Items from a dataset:
- Opening Delimiter -

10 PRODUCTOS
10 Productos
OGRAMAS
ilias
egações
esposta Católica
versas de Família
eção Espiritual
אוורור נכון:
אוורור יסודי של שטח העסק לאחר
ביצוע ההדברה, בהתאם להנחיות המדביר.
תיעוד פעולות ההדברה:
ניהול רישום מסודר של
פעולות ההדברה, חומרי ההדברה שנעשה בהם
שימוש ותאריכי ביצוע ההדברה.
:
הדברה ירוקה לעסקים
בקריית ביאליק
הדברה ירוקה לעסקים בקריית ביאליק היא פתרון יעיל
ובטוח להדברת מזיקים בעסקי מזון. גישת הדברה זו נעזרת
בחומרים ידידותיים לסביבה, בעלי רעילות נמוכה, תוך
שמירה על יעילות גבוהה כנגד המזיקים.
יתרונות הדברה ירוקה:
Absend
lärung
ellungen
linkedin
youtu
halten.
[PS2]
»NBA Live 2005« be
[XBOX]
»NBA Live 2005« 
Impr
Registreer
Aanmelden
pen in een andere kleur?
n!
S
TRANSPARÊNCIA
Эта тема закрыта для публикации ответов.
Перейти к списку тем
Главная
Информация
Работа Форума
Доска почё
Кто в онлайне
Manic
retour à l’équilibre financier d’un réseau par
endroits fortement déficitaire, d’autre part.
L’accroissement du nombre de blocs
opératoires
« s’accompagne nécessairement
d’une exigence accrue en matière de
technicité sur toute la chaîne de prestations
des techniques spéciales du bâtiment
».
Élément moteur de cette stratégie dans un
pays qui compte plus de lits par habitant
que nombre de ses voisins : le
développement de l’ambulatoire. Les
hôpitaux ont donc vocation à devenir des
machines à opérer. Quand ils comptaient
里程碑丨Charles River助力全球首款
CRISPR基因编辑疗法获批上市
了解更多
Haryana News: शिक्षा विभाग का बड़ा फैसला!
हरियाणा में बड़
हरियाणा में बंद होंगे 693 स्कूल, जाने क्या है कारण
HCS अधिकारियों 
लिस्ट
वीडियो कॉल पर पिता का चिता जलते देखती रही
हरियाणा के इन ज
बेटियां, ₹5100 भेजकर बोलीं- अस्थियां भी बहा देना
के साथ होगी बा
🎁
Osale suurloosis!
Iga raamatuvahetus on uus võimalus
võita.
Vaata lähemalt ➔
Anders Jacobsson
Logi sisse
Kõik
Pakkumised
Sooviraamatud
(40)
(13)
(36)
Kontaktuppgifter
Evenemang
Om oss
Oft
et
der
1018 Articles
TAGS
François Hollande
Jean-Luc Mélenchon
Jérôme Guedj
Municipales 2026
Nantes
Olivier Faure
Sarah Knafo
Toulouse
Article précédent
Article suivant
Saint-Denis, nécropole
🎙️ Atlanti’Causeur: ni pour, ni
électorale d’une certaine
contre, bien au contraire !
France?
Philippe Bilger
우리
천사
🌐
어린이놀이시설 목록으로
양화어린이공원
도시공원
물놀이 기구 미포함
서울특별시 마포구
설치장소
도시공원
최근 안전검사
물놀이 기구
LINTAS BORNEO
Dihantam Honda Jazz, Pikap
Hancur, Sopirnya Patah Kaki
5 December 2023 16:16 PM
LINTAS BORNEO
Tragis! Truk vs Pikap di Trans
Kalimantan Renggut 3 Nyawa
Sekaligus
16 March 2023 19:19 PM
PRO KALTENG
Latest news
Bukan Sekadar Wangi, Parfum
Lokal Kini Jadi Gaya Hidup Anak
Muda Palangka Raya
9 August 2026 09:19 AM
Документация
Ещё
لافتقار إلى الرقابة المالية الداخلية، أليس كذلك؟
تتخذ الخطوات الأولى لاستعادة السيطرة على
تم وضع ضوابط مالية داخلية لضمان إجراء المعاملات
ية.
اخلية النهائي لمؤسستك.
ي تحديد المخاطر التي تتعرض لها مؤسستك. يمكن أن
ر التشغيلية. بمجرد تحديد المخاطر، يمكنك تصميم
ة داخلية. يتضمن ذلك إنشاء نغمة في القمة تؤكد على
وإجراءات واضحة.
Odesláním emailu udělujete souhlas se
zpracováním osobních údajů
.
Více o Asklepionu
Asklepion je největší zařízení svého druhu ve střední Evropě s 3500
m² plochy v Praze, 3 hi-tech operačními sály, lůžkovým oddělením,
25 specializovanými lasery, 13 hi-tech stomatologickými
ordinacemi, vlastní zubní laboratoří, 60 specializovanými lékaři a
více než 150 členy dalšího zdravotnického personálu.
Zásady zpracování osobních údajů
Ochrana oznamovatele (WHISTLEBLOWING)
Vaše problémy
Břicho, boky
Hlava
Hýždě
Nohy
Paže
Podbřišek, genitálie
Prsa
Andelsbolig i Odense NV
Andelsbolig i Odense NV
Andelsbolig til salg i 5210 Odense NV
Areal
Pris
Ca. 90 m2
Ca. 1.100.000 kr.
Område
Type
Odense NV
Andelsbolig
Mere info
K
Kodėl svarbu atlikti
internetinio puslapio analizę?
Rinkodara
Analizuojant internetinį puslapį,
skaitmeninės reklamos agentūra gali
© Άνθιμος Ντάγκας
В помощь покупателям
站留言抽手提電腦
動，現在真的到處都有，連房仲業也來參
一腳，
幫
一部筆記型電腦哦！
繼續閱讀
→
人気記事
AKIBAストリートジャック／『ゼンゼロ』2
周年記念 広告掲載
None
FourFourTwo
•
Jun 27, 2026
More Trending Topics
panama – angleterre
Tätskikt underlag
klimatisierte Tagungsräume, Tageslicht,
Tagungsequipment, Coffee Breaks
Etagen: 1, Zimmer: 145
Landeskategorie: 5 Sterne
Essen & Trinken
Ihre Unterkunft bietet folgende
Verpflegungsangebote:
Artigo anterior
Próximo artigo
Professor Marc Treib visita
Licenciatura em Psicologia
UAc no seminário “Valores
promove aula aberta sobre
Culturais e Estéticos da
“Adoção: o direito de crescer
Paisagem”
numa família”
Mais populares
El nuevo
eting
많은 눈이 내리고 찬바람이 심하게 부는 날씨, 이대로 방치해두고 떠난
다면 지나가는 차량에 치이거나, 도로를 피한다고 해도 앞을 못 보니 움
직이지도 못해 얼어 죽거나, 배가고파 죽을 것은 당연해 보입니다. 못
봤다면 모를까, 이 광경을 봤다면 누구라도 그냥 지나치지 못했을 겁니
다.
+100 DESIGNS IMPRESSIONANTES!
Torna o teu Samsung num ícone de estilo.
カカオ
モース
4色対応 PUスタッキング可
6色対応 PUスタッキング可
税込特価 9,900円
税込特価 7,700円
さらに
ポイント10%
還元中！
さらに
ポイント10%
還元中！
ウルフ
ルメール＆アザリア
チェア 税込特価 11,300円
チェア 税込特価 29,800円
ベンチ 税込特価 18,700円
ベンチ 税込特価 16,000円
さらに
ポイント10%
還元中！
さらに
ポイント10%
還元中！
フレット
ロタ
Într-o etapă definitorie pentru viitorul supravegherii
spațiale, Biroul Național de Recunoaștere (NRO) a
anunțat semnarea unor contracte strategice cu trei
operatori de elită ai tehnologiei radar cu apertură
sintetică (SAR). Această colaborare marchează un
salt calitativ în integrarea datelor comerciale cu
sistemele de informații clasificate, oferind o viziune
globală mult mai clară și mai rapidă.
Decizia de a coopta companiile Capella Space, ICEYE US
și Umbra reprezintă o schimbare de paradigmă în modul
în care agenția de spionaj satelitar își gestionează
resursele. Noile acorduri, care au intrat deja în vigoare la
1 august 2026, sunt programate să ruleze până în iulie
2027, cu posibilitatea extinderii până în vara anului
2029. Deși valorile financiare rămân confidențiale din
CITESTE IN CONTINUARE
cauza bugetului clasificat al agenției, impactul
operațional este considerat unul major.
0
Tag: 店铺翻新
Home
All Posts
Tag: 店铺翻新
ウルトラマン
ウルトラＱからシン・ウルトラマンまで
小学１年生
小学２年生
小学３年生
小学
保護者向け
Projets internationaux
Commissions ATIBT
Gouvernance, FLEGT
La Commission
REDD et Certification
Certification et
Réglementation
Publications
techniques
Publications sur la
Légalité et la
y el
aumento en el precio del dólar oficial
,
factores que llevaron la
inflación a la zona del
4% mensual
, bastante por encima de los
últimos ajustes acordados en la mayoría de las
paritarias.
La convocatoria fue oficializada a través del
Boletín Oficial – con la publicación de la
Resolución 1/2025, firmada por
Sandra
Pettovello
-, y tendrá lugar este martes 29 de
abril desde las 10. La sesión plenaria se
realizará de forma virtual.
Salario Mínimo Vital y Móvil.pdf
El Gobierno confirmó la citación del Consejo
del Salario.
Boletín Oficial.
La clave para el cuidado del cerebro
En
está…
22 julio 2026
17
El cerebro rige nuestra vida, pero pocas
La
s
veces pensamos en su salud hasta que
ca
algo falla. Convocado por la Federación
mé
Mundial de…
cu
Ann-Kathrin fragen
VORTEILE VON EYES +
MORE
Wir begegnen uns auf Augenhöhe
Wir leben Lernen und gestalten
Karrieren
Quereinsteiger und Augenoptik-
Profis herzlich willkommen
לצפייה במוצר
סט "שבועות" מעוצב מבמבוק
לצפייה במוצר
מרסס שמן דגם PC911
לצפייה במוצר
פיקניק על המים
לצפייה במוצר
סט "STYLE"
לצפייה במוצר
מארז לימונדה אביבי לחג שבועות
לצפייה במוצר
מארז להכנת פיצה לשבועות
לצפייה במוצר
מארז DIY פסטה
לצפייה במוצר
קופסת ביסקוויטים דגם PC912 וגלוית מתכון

- Closing Delimiter -

Activity: What this exercise asks for is every line of the data above with the word "ביצוע".

Exercise answer:
ביצוע ההדברה, בהתאם להנחיות המדביר.
שימוש ותאריכי ביצוע ההדברה.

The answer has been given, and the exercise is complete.